## WHAT IS REQUIRED
The entries below should be given again exactly, minus their pictures.

*** DATA FOR PROCESSING Section Begins ***

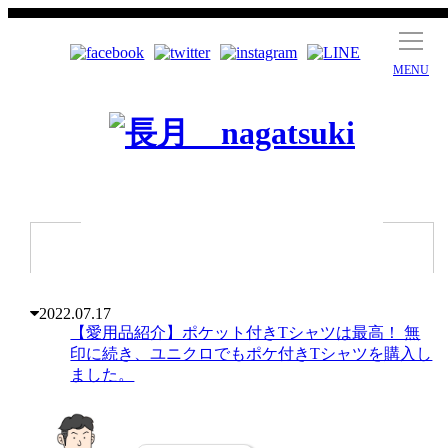
MENU
2022.07.17
【愛用品紹介】ポケット付きTシャツは最高！ 無
印に続き、ユニクロでもポケ付きTシャツを購入し
ました。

*** DATA FOR PROCESSING Section Ends ***

## ANSWER SECTION
MENU
2022.07.17
【愛用品紹介】ポケット付きTシャツは最高！ 無
印に続き、ユニクロでもポケ付きTシャツを購入し
ました。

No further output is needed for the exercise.